> _What to produce_
Scan the lines below for the string "janvier" and report how many lines contain it, giving only the number.

> _Excerpted data_
------------------------------

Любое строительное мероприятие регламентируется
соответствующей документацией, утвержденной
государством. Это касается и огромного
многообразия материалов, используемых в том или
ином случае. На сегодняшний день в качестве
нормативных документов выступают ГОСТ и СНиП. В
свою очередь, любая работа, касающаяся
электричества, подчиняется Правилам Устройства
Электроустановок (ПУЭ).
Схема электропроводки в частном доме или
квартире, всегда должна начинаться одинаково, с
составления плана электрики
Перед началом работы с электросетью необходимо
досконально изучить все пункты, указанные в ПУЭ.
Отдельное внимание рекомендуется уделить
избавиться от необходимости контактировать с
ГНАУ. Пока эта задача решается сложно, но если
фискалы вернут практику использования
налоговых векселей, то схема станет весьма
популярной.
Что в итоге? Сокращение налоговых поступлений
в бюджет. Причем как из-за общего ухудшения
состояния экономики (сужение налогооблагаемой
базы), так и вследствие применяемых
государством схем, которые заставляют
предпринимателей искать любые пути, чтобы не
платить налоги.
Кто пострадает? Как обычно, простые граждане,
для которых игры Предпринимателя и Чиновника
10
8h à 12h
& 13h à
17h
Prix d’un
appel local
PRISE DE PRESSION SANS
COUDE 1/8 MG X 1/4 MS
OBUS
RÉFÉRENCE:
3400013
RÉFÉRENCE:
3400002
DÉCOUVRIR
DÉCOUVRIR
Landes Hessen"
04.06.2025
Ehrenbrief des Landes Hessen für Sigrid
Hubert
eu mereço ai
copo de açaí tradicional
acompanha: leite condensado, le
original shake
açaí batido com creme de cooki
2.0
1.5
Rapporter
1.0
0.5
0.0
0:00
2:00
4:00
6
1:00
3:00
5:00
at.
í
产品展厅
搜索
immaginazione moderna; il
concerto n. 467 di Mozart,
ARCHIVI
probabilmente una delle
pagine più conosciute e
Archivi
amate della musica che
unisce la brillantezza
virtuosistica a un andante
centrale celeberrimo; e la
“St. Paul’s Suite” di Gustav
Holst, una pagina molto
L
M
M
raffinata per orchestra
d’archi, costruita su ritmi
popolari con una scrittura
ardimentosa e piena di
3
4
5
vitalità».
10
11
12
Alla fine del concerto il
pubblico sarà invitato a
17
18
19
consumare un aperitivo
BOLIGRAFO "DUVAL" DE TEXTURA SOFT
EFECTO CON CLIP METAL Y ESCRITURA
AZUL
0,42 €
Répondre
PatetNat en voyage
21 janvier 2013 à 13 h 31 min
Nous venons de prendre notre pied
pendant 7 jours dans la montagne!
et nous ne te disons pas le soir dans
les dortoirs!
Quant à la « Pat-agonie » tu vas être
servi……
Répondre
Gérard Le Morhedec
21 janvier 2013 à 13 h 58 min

------------------------------

> _The answer_
2